Material for this exercise –
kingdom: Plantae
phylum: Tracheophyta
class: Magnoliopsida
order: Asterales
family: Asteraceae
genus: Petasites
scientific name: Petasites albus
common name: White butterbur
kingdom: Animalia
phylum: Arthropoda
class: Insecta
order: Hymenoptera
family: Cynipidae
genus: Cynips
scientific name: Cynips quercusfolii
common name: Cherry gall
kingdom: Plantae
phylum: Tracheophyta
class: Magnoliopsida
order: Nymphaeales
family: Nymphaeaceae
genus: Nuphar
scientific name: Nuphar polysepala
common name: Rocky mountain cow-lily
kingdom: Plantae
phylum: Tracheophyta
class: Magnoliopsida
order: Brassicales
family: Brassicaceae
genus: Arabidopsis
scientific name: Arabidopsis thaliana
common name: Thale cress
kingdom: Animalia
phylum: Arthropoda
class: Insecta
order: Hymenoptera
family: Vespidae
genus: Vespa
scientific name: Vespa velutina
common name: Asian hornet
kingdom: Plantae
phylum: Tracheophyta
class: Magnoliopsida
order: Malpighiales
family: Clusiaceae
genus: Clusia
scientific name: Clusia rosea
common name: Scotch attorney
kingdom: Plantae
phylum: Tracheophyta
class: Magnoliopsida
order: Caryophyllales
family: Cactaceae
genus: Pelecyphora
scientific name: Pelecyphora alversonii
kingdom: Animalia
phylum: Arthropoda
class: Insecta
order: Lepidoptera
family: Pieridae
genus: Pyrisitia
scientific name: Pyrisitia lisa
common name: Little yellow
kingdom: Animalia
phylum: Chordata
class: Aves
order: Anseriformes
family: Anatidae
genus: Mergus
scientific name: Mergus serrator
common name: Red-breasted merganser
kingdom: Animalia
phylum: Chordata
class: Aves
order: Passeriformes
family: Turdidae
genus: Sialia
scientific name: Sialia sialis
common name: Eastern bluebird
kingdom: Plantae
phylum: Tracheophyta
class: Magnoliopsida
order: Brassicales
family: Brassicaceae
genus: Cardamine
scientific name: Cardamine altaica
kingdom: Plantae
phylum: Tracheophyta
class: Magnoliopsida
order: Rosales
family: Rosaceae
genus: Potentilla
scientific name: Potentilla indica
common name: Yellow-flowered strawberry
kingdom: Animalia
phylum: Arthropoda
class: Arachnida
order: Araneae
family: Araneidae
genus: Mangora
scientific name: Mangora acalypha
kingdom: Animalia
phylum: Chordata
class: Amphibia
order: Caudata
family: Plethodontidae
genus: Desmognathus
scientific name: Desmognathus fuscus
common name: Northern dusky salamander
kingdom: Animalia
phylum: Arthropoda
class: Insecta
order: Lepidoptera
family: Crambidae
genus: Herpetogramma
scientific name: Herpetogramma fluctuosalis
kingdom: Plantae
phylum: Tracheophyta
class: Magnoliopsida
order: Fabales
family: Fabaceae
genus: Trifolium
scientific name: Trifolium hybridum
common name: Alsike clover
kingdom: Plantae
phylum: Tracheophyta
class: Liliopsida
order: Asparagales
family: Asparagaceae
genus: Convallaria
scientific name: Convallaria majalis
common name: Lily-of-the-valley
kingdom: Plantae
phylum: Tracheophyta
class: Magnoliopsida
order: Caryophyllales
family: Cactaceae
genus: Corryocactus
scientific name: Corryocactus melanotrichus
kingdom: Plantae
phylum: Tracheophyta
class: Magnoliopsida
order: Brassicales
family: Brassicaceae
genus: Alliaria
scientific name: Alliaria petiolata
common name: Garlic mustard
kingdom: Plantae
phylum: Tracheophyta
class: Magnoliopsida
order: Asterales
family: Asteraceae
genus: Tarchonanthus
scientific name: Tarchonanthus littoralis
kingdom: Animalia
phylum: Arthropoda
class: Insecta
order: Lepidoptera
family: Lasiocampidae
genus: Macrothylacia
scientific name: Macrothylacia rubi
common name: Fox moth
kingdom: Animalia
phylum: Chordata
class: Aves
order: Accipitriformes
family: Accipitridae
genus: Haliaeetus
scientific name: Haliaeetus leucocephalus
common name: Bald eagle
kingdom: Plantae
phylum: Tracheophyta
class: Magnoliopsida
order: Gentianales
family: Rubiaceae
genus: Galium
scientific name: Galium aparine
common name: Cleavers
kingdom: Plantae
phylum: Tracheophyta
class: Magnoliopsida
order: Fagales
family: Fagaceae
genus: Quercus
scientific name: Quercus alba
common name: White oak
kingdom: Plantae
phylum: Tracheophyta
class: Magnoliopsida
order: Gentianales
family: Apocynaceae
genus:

To do –
Reproduce every line of the items above verbatim, without changing any entry.

Exercise output –
kingdom: Plantae
phylum: Tracheophyta
class: Magnoliopsida
order: Asterales
family: Asteraceae
genus: Petasites
scientific name: Petasites albus
common name: White butterbur
kingdom: Animalia
phylum: Arthropoda
class: Insecta
order: Hymenoptera
family: Cynipidae
genus: Cynips
scientific name: Cynips quercusfolii
common name: Cherry gall
kingdom: Plantae
phylum: Tracheophyta
class: Magnoliopsida
order: Nymphaeales
family: Nymphaeaceae
genus: Nuphar
scientific name: Nuphar polysepala
common name: Rocky mountain cow-lily
kingdom: Plantae
phylum: Tracheophyta
class: Magnoliopsida
order: Brassicales
family: Brassicaceae
genus: Arabidopsis
scientific name: Arabidopsis thaliana
common name: Thale cress
kingdom: Animalia
phylum: Arthropoda
class: Insecta
order: Hymenoptera
family: Vespidae
genus: Vespa
scientific name: Vespa velutina
common name: Asian hornet
kingdom: Plantae
phylum: Tracheophyta
class: Magnoliopsida
order: Malpighiales
family: Clusiaceae
genus: Clusia
scientific name: Clusia rosea
common name: Scotch attorney
kingdom: Plantae
phylum: Tracheophyta
class: Magnoliopsida
order: Caryophyllales
family: Cactaceae
genus: Pelecyphora
scientific name: Pelecyphora alversonii
kingdom: Animalia
phylum: Arthropoda
class: Insecta
order: Lepidoptera
family: Pieridae
genus: Pyrisitia
scientific name: Pyrisitia lisa
common name: Little yellow
kingdom: Animalia
phylum: Chordata
class: Aves
order: Anseriformes
family: Anatidae
genus: Mergus
scientific name: Mergus serrator
common name: Red-breasted merganser
kingdom: Animalia
phylum: Chordata
class: Aves
order: Passeriformes
family: Turdidae
genus: Sialia
scientific name: Sialia sialis
common name: Eastern bluebird
kingdom: Plantae
phylum: Tracheophyta
class: Magnoliopsida
order: Brassicales
family: Brassicaceae
genus: Cardamine
scientific name: Cardamine altaica
kingdom: Plantae
phylum: Tracheophyta
class: Magnoliopsida
order: Rosales
family: Rosaceae
genus: Potentilla
scientific name: Potentilla indica
common name: Yellow-flowered strawberry
kingdom: Animalia
phylum: Arthropoda
class: Arachnida
order: Araneae
family: Araneidae
genus: Mangora
scientific name: Mangora acalypha
kingdom: Animalia
phylum: Chordata
class: Amphibia
order: Caudata
family: Plethodontidae
genus: Desmognathus
scientific name: Desmognathus fuscus
common name: Northern dusky salamander
kingdom: Animalia
phylum: Arthropoda
class: Insecta
order: Lepidoptera
family: Crambidae
genus: Herpetogramma
scientific name: Herpetogramma fluctuosalis
kingdom: Plantae
phylum: Tracheophyta
class: Magnoliopsida
order: Fabales
family: Fabaceae
genus: Trifolium
scientific name: Trifolium hybridum
common name: Alsike clover
kingdom: Plantae
phylum: Tracheophyta
class: Liliopsida
order: Asparagales
family: Asparagaceae
genus: Convallaria
scientific name: Convallaria majalis
common name: Lily-of-the-valley
kingdom: Plantae
phylum: Tracheophyta
class: Magnoliopsida
order: Caryophyllales
family: Cactaceae
genus: Corryocactus
scientific name: Corryocactus melanotrichus
kingdom: Plantae
phylum: Tracheophyta
class: Magnoliopsida
order: Brassicales
family: Brassicaceae
genus: Alliaria
scientific name: Alliaria petiolata
common name: Garlic mustard
kingdom: Plantae
phylum: Tracheophyta
class: Magnoliopsida
order: Asterales
family: Asteraceae
genus: Tarchonanthus
scientific name: Tarchonanthus littoralis
kingdom: Animalia
phylum: Arthropoda
class: Insecta
order: Lepidoptera
family: Lasiocampidae
genus: Macrothylacia
scientific name: Macrothylacia rubi
common name: Fox moth
kingdom: Animalia
phylum: Chordata
class: Aves
order: Accipitriformes
family: Accipitridae
genus: Haliaeetus
scientific name: Haliaeetus leucocephalus
common name: Bald eagle
kingdom: Plantae
phylum: Tracheophyta
class: Magnoliopsida
order: Gentianales
family: Rubiaceae
genus: Galium
scientific name: Galium aparine
common name: Cleavers
kingdom: Plantae
phylum: Tracheophyta
class: Magnoliopsida
order: Fagales
family: Fagaceae
genus: Quercus
scientific name: Quercus alba
common name: White oak
kingdom: Plantae
phylum: Tracheophyta
class: Magnoliopsida
order: Gentianales
family: Apocynaceae
genus:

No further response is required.